Home › Community › Sunday Gospel Thoughts › September 12, 2021, 24th Ordinary Sunday › Reply To: September 12, 2021, 24th Ordinary Sunday
Jesus knowing what is about to happen to Him, make this gospel especially powerful. He is discussing his imminent death, and when Peter rebukes this Jesus says: Get behind me, Satan.
You are thinking not as God does, but as human beings do.” when I was younger I never understood this. Why would Jesus be upset that somebody wanted to stand up for him? It made no sense. But as I grow in my faith I realize many times we do the same thing. We fight against what is to come, what God is bringing to us. Some of its good, some of its questionable, and some is what we perceive as “bad”. I say perceive because many time we want to fight for what will make “us” feel good, instead of accepting what is inevitable. This can put us in a very strenuous relationship with God because it brings us to a point where we can blame Him for the bad. I don’t believe God creates evil. I believe evil exists, and pushes us TO God, while many feel it pushes us away. I know this is a little backhanded, but think about it. Many who want to blame God for evil, probably don’t have an intimate relationship with God. But by this “bad” happening, it opens a door for people to begin communicating with Him, even if it is in anger. Having faith that what is happening is going to bring about a resolution (in this case saving mankind) is a good thing.

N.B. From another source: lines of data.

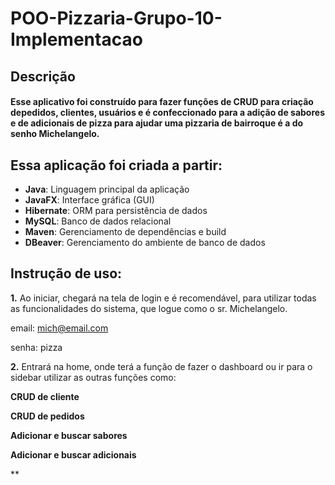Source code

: # POO-Pizzaria-Grupo-10-Implementacao

## Descrição

#### Esse aplicativo foi construído para fazer funções de CRUD para criação depedidos, clientes, usuários e é confeccionado para a adição de sabores e de adicionais de pizza para ajudar uma pizzaria de bairroque é a do senho Michelangelo.

## Essa aplicação foi criada a partir: 
- **Java**: Linguagem principal da aplicação
- **JavaFX**: Interface gráfica (GUI)
- **Hibernate**: ORM para persistência de dados
- **MySQL**: Banco de dados relacional
- **Maven**: Gerenciamento de dependências e build
- **DBeaver**: Gerenciamento do ambiente de banco de dados

## Instrução de uso: 

**1.**  Ao iniciar, chegará na tela de login e é recomendável, para utilizar todas as funcionalidades do sistema, que logue como o sr. Michelangelo.

email: mich@email.com

senha: pizza

**2.** Entrará na home, onde terá a função de fazer o dashboard ou ir para o sidebar utilizar as outras funções como: 

**CRUD de cliente**

**CRUD de pedidos**

**Adicionar e buscar sabores**

**Adicionar e buscar adicionais**

**

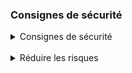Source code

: ### Consignes de sécurité

<details>
<summary>Consignes de sécurité</summary>
<ul>
<li>Ne pas laisser les enfants utiliser le spa sans la surveillance étroite d’un adulte. Laissez le spa couvert et verrouillé lorsqu’il n’est pas utilisé</li>
<li>N’utilisez jamais d’appareils électriques, tels qu’une lampe, un poste de radio, etc., à l’intérieur d’un rayon de 1,5m de votre spa</li>
<li>Ne touchez jamais à aucun appareil électrique lorsque vous êtes dans le spa ou lorsque votre corps est mouillé</li>
<li>Ne pas utiliser le spa seul</li>
<li>Ne demeurez pas dans le spa pour une trop longue période. Définissez une période de temps raisonnable après laquelle vous sortirez pour refroidir votre corps, prendre une douche, vous relaxer et puis retourner dans le spa pour une autre période</li>
</ul>
</details>

<br />

<details>
<summary>Réduire les risques</summary>

<ul>
<li>La température de l’eau du spa ne doit jamais dépasser 40°C. Cette température est considérée tolérable pour un adulte en bonne santé. Des températures d’eau inférieures sont conseillées pour de jeunes enfants et lorsqu’un adulte a l’intention de rester plus de 10 minutes dans le spa</li>
<li>Des températures d’eau excessives sont susceptibles de représenter un risque important pour le foetus chez la femme enceinte. Les femmes enceintes ou qui pensent l’être doivent toujours consulter leur médecin avant d’utiliser le spa</li>
<li>La consommation d’alcool, de drogues ou de médicaments avant ou pendant l’utilisation du spa risque d’entraîner une perte de conscience et, en conséquence un risque de noyade</li>
<li>Les personnes souffrant d’obésité ou qui ont, dans leurs antécédents médicaux, des problèmes cardiaques, des problèmes d’hypertension ou d’hypotension, de l’appareil circulatoire ou qui sont diabétiques doivent consulter un médecin avant d’utiliser le spa</li>
<li>Les personnes qui prennent des médicaments doivent consulter un médecin avant d’utiliser un spa car certains médicaments peuvent provoquer la somnolence tandis que d’autres peuvent avoir un  effet sur le rythme cardiaque, le système circulatoire et la tension artérielle</li>
</ul>

</details>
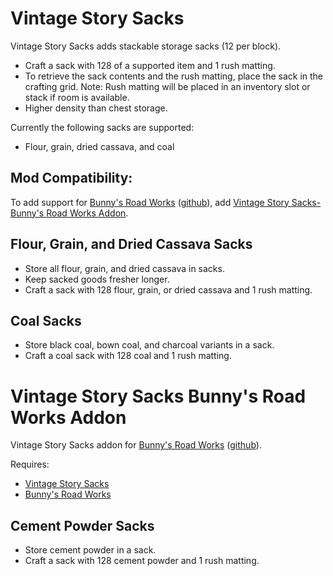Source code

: # Vintage Story Sacks
Vintage Story Sacks adds stackable storage sacks (12 per block).
- Craft a sack with 128 of a supported item and 1 rush matting.
- To retrieve the sack contents and the rush matting, place the sack in the crafting grid. Note: Rush matting will be placed in an inventory slot or stack if room is available.
- Higher density than chest storage.

Currently the following sacks are supported:
- Flour, grain, dried cassava, and coal

## Mod Compatibility:
To add support for [Bunny's Road Works](https://mods.vintagestory.at/show/mod/3751) \([github](https://github.com/funnybunnyofdoom/Vintage-Story-Mods/tree/master/roadworks)\), add [Vintage Story Sacks-Bunny's Road Works Addon](https://mods.vintagestory.at/VintageStorySacksRoadWorks).

## Flour, Grain, and Dried Cassava Sacks
- Store all flour, grain, and dried cassava in sacks.
- Keep sacked goods fresher longer.
- Craft a sack with 128 flour, grain, or dried cassava and 1 rush matting.

## Coal Sacks
- Store black coal, bown coal, and charcoal variants in a sack.
- Craft a coal sack with 128 coal and 1 rush matting.

# Vintage Story Sacks Bunny's Road Works Addon
Vintage Story Sacks addon for [Bunny's Road Works](https://mods.vintagestory.at/show/mod/3751) \([github](https://github.com/funnybunnyofdoom/Vintage-Story-Mods/tree/master/roadworks)\).

Requires:
- [Vintage Story Sacks](https://mods.vintagestory.at/VintageStorySacks)
- [Bunny's Road Works](https://mods.vintagestory.at/show/mod/3751)

## Cement Powder Sacks
- Store cement powder in a sack.
- Craft a sack with 128 cement powder and 1 rush matting.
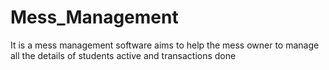 # Mess_Management
It is a mess management software aims to help the mess owner to manage all the details of students active and transactions done

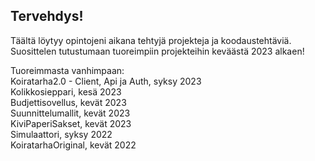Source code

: ## Tervehdys!

Täältä löytyy opintojeni aikana tehtyjä projekteja ja koodaustehtäviä. Suosittelen tutustumaan tuoreimpiin projekteihin keväästä 2023 alkaen!

Tuoreimmasta vanhimpaan:  
Koiratarha2.0 - Client, Api ja Auth, syksy 2023  
Kolikkosieppari, kesä 2023  
Budjettisovellus, kevät 2023  
Suunnittelumallit, kevät 2023  
KiviPaperiSakset, kevät 2023  
Simulaattori, syksy 2022  
KoiratarhaOriginal, kevät 2022  
<!--
**KPkoodit/KPkoodit** is a ✨ _special_ ✨ repository because its `README.md` (this file) appears on your GitHub profile.

Here are some ideas to get you started:

- 🔭 I’m currently working on ...
- 🌱 I’m currently learning ...
- 👯 I’m looking to collaborate on ...
- 🤔 I’m looking for help with ...
- 💬 Ask me about ...
- 📫 How to reach me: ...
- 😄 Pronouns: ...
- ⚡ Fun fact: ...
-->
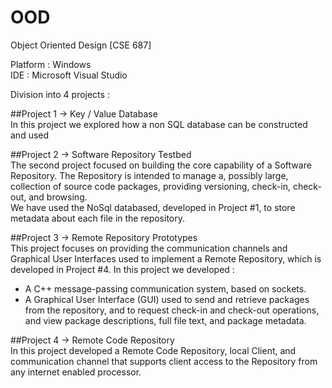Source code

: # OOD
Object Oriented Design [CSE 687]

Platform : Windows  
IDE : Microsoft Visual Studio

Division into 4 projects :  

##Project 1 -> Key / Value Database  
In this project we explored how a non SQL database can be constructed and used  

##Project 2 -> Software Repository Testbed  
The second project focused on building the core capability of a Software Repository. The Repository is intended to manage a, possibly large, collection of source code packages, providing versioning, check-in, check-out, and browsing.  
We have used the NoSql databased, developed in Project #1, to store metadata about each file in the repository.  

##Project 3 -> Remote Repository Prototypes  
This project focuses on providing the communication channels and Graphical User Interfaces used to implement a Remote Repository, which is developed in Project #4. 
In this project we developed :  
- A C++ message-passing communication system, based on sockets. 
- A Graphical User Interface (GUI) used to send and retrieve packages from the repository, and to request check-in and check-out operations, and view package descriptions, full file text, and package metadata.  

##Project 4 -> Remote Code Repository  
In this project developed a Remote Code Repository, local Client, and communication channel that supports client access to the Repository from any internet enabled processor.

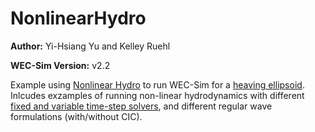 # NonlinearHydro

**Author:**          Yi-Hsiang Yu and Kelley Ruehl

**WEC-Sim Version:** v2.2

Example using [Nonlinear Hydro](http://wec-sim.github.io/WEC-Sim/features.html#non-linear-hydrodynamics) to run WEC-Sim for a [heaving ellipsoid](http://wec-sim.github.io/WEC-Sim/features.html#non-linear-tutorial-heaving-ellipsoid). Inlcudes exzamples of running non-linear hydrodynamics with different [fixed and variable time-step solvers](http://wec-sim.github.io/WEC-Sim/features.html#time-step-features), and different regular wave formulations (with/without CIC). 

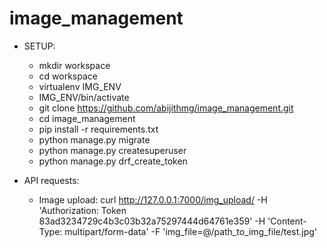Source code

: # image_management 

- SETUP:
  - mkdir workspace
  - cd workspace
  - virtualenv IMG_ENV
  - IMG_ENV/bin/activate
  - git clone https://github.com/abijithmg/image_management.git
  - cd image_management
  - pip install -r requirements.txt
  - python manage.py migrate
  - python manage.py createsuperuser
  - python manage.py drf_create_token

- API requests:

  - Image upload:
    curl http://127.0.0.1:7000/img_upload/ -H 'Authorization: Token 83ad3234729c4b3c03b32a75297444d64761e359' -H 'Content-Type: multipart/form-data' -F 'img_file=@/path_to_img_file/test.jpg'
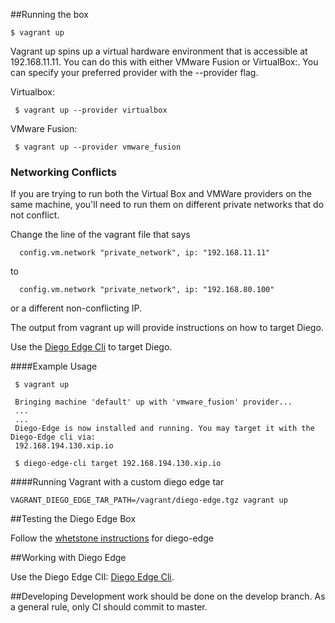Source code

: ##Running the box

    $ vagrant up

Vagrant up spins up a virtual hardware environment that is accessible at 192.168.11.11. You can do this with either VMware Fusion or VirtualBox:. You can specify your preferred provider with the --provider flag.

Virtualbox:

     $ vagrant up --provider virtualbox

VMware Fusion:

     $ vagrant up --provider vmware_fusion

### Networking Conflicts
If you are trying to run both the Virtual Box and VMWare providers on the same machine, 
you'll need to run them on different private networks that do not conflict. 

Change the line of the vagrant file that says

      config.vm.network "private_network", ip: "192.168.11.11"

to 

      config.vm.network "private_network", ip: "192.168.80.100"

or a different non-conflicting IP.

The output from vagrant up will provide instructions on how to target Diego. 

Use the [Diego Edge Cli](https://github.com/pivotal-cf-experimental/diego-edge-cli) to target Diego.

####Example Usage

     $ vagrant up
     
     Bringing machine 'default' up with 'vmware_fusion' provider...
     ...
     ...
     Diego-Edge is now installed and running. You may target it with the Diego-Edge cli via:
     192.168.194.130.xip.io
     
     $ diego-edge-cli target 192.168.194.130.xip.io 
     

####Running Vagrant with a custom diego edge tar

    VAGRANT_DIEGO_EDGE_TAR_PATH=/vagrant/diego-edge.tgz vagrant up


##Testing the Diego Edge Box

 Follow the [whetstone instructions](https://github.com/pivotal-cf-experimental/whetstone) for diego-edge

##Working with Diego Edge

 Use the Diego Edge ClI: [Diego Edge Cli](https://github.com/pivotal-cf-experimental/diego-edge-cli).



##Developing
  Development work should be done on the develop branch.
  As a general rule, only CI should commit to master.
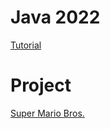 # Java 2022

[Tutorial](https://www.youtube.com/watch?v=8cm1x4bC610&t=2067s)

# Project

[Super Mario Bros.](https://www.youtube.com/playlist?list=PLZm85UZQLd2SXQzsF-a0-pPF6IWDDdrXt)

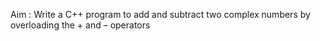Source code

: Aim : Write a C++ program to add and subtract two complex numbers by overloading the + and – operators
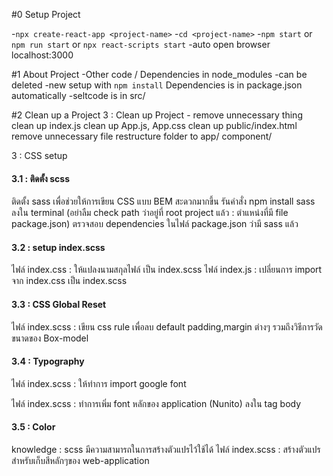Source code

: #0 Setup Project

-`npx create-react-app <project-name>` -`cd <project-name>` -`npm start` or `npm run start` or `npx react-scripts start`
-auto open browser localhost:3000

#1 About Project
-Other code / Dependencies in node_modules
-can be deleted
-new setup with `npm install`
Dependencies is in package.json automatically
-seltcode is in src/

#2 Clean up a Project
3 : Clean up Project - remove unnecessary thing
clean up index.js
clean up App.js, App.css
clean up public/index.html
remove unnecessary file
restructure folder to app/ component/

3 : CSS setup

#### 3.1 : ติดตั้ง scss

ติดตั้ง sass เพื่อช่วยให้การเขียน CSS แบบ BEM สะดวกมากขึ้น
รันคำสั่ง npm install sass ลงใน terminal (อย่าลืม check path ว่าอยู่ที่ root project แล้ว : ตำแหน่งที่มี file package.json)
ตรวจสอบ dependencies ในไฟล์ package.json ว่ามี sass แล้ว

#### 3.2 : setup index.scss

ไฟล์ index.css : ให้แปลงนามสกุลไฟล์ เป็น index.scss
ไฟล์ index.js : เปลี่ยนการ import จาก index.css เป็น index.scss

#### 3.3 : CSS Global Reset

ไฟล์ index.scss : เขียน css rule เพื่อลบ default padding,margin ต่างๆ รวมถึงวิธีการวัดขนาดของ Box-model

#### 3.4 : Typography

ไฟล์ index.scss : ให้ทำการ import google font

ไฟล์ index.scss : ทำการเพิ่ม font หลักของ application (Nunito) ลงใน tag body

#### 3.5 : Color

knowledge : scss มีความสามารถในการสร้างตัวแปรไว้ใช้ได้
ไฟล์ index.scss : สร้างตัวแปรสำหรับเก็บสีหลักๆของ web-application
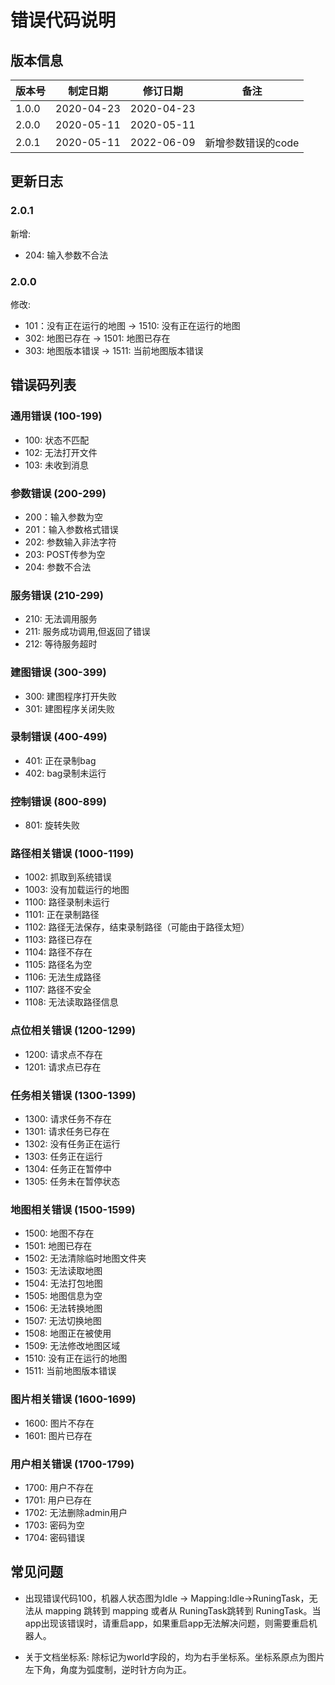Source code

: # 错误代码说明

## 版本信息

| 版本号 | 制定日期 | 修订日期 | 备注 |
|:-------|:--------:|:--------:|------|
| 1.0.0  | 2020-04-23 | 2020-04-23 | |
| 2.0.0  | 2020-05-11 | 2020-05-11 | |
| 2.0.1  | 2020-05-11 | 2022-06-09 | 新增参数错误的code |

## 更新日志

### 2.0.1
新增:
- 204: 输入参数不合法

### 2.0.0
修改:
- 101：没有正在运行的地图 -> 1510: 没有正在运行的地图
- 302: 地图已存在 -> 1501: 地图已存在
- 303: 地图版本错误 -> 1511: 当前地图版本错误

## 错误码列表

### 通用错误 (100-199)
- 100: 状态不匹配
- 102: 无法打开文件
- 103: 未收到消息

### 参数错误 (200-299)
- 200：输入参数为空
- 201：输入参数格式错误
- 202: 参数输入非法字符
- 203: POST传参为空
- 204: 参数不合法

### 服务错误 (210-299)
- 210: 无法调用服务
- 211: 服务成功调用,但返回了错误
- 212: 等待服务超时

### 建图错误 (300-399)
- 300: 建图程序打开失败
- 301: 建图程序关闭失败

### 录制错误 (400-499)
- 401: 正在录制bag
- 402: bag录制未运行

### 控制错误 (800-899)
- 801: 旋转失败

### 路径相关错误 (1000-1199)
- 1002: 抓取到系统错误
- 1003: 没有加载运行的地图
- 1100: 路径录制未运行
- 1101: 正在录制路径
- 1102: 路径无法保存，结束录制路径（可能由于路径太短）
- 1103: 路径已存在
- 1104: 路径不存在
- 1105: 路径名为空
- 1106: 无法生成路径
- 1107: 路径不安全
- 1108: 无法读取路径信息

### 点位相关错误 (1200-1299)
- 1200: 请求点不存在
- 1201: 请求点已存在

### 任务相关错误 (1300-1399)
- 1300: 请求任务不存在
- 1301: 请求任务已存在
- 1302: 没有任务正在运行
- 1303: 任务正在运行
- 1304: 任务正在暂停中
- 1305: 任务未在暂停状态

### 地图相关错误 (1500-1599)
- 1500: 地图不存在
- 1501: 地图已存在
- 1502: 无法清除临时地图文件夹
- 1503: 无法读取地图
- 1504: 无法打包地图
- 1505: 地图信息为空
- 1506: 无法转换地图
- 1507: 无法切换地图
- 1508: 地图正在被使用
- 1509: 无法修改地图区域
- 1510: 没有正在运行的地图
- 1511: 当前地图版本错误

### 图片相关错误 (1600-1699)
- 1600: 图片不存在
- 1601: 图片已存在

### 用户相关错误 (1700-1799)
- 1700: 用户不存在
- 1701: 用户已存在
- 1702: 无法删除admin用户
- 1703: 密码为空
- 1704: 密码错误

## 常见问题

- 出现错误代码100，机器人状态图为Idle -> Mapping:Idle->RuningTask，无法从 mapping 跳转到 mapping 或者从 RuningTask跳转到 RuningTask。当app出现该错误时，请重启app，如果重启app无法解决问题，则需要重启机器人。

- 关于文档坐标系: 除标记为world字段的，均为右手坐标系。坐标系原点为图片左下角，角度为弧度制，逆时针方向为正。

Peter has such a difficult time understanding this, and while he continues to support Jesus the only way he knows how, He hasn’t accepted Jesus as the son of God who will save us. Sometimes sitting back and accepting is the best thing to do.
This brings me to another conclusion, while Judas is considered “the bad seed” because He “betrays” Jesus, He knew it had to be done. I feel there is a lot to his back story, and maybe the betrayal of Jesus came when He accepted silver for it, but his faith was accepting the inevitable. I know this thinking is way far off what most people believe, but I think Judas had to be one of the most faithful of the apostles to do what he did. If this was asked of Peter, would it have ever happened?
All in all, as Jesus/God/Holy Spirit are with us always, we need to be open to the “bad” as well as the good. Look for the guidance from each, deny the normal reaction oneself naturally has, reach out and open the communication with each to seek the understanding. If understanding is beyond us (many times it is) seek accepting, even if it feels like betrayal.